Several low-throughput experiments offer nice examples of how the cell uses PTMs combinations to reach highly sophisticated levels of control (Lo et al., 2001; Choudhary et al., 2009; Wang et al., 2011; Zheng et al., 2011). Difficulties in high-throughput determination of co-modulation between different PTMs currently limit the scale at which analysis of cross-regulation can be conducted. However, in a recent work, Swaney and colleagues studied the cross-talk between phosphorylation and ubiquitylation after proteasome inhibition, thus identifying potential phosphodegrons, analyzing the pairs of phosphorylation sites and ubiquitylation sites that increased in abundance after proteasome inhibition (Swaney et al., 2013).

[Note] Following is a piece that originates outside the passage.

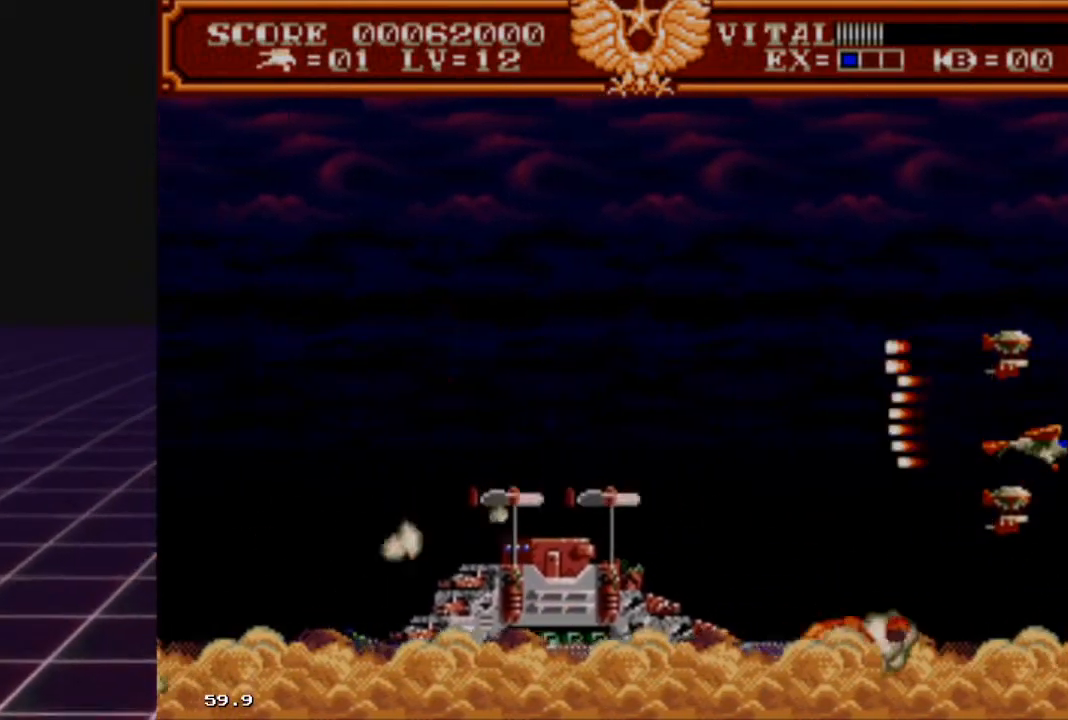
{"buttons": ["L2"], "left_stick": "right", "right_stick": "center", "events": [[200, "left_stick", "down"], [300, "left_stick", "center"], [467, "left_stick", "right"]]}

Computational works have already started exploring this relatively novel territory. For instance, Woodsmith and collaborators suggested that PTMs clusters may represent signal integration platforms (Woodsmith et al., 2013). In another work, Minguez and colleagues from Bork's group, used the concept of correlated evolution to discover new types of co-regulation within different PTMs (Minguez et al., 2012). Greater efforts in the developments of experimental methods for large scale monitoring of co-modulated PTMs will enormously help in understanding how the signaling networks respond to and integrate different inputs from a systems level perspective. But also new computational models will have to be developed and may benefit from coordinated modeling of the different PTMs.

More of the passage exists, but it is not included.